Led a remote engineering team to build AI-powered audiovisual experiences, including a cloud deep learning server for symbolic (MIDI) song generation, a C++ constraint/transformation library for imposing additional musical style on its output, and an automated Max/Ableton session for audio generation. Coordinated with creative and executive teams to balance engineering and IP development with artistic and business goals. See Spotify Playlist for examples.

2019

Blue Cross Blue Shield of North Carolina

Designed and delivered a highly available, HIPAA-compliant machine learning inference server used to predict asthma risk in real time from claims records.

2019

Motion Insurance

Built a risk scoring server for car insurance, collecting realtime driving data and assigning machine learning based driver risk scores at a rate of 3000+ qps. Later aquired by Novo.

2018

Hikma Health

Fractional CTO of a health tech 501c(3) nonprofit building a mobile-first Electronic Health Record (EHR) system for deployment in rural, underserved communities. We are currently deployed to refugee clinics in 18 countries and have serverd over 500,000 patients. The technical development process is described in our paper Development of an Offline, Open-Source, Electronic Health Record System for Refugee Care.

2018

Peerless

CTO of a pre-seed financial services startup building an execution platform for alternative asset trading. Included a high-performance C++ trading engine, an Elixir-based API and task management system, and a React frontend for managing orders and positions.

2018

Live Circle

Built a real-time audio streaming and analysis service for a health tech startup. We used Twilio’s media streaming API to bidirectionally stream audio to and from a user’s phone, running a series of machine learning models on the audio in real-time.

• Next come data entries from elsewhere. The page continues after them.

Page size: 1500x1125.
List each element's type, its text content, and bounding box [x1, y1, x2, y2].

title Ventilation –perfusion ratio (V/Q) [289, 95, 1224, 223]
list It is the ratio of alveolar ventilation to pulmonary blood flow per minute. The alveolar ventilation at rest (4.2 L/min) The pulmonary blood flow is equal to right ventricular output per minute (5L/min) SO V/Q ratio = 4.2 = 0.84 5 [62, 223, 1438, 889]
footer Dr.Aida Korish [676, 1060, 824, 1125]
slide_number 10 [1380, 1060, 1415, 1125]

Several patents were filed and granted, as well as several papers published, including Spoken words as biomarkers: using machine learning to gain insight into communication as a predictor of anxiety.

2017

Trebella

Led a team of engineers to build an AI piano teaching app that plugs into any MIDI keyboard and provides real-time feedback as students work through a curated library of songs and exercises. We took it to NAMM 2017 in Nashville and ran a Kickstarter campaign to fund development, but ultimately failed to reach profitability.

2016

i.am+

Built a deep learning based conversational UI framework to power will.i.am’s wireless earphones and other applications. Backed by Tensorflow, Prolog, and other technologies. Supported multiple languages, extensible dialogue flows, and a custom knowledge base. Helped will.i.am raise over $100M in funding and launch the i.am+ platform, which ended up deployed to both the consumer market on the i.am+ buttons and to enterprise clients including Deutsche Telekom.

2013

Whisper

Sole data scientist at a rapidly expanding social media startup seeing upwards of three billion monthly pageviews. Designed and built an NLP service to extract topics and tags from posts, predict image searchterms from unstructured text, and target content to users. Implemented a new geographic search system using PostGIS that decreased search time by 90%. Worked closely with the front and backend development teams, writing production code in Erlang and Python.

Education

2012

Harvard University

B.A., Mathematics and East Asian Studies

Received highest honors for senior thesis analyzing over 200,000 Chinese blog posts, algorithmically detecting mutations in the Chinese language in response to censorship. Completed coursework in abstract algebra, Galois theory, topology, real and complex analysis, probability theory, and linguistics.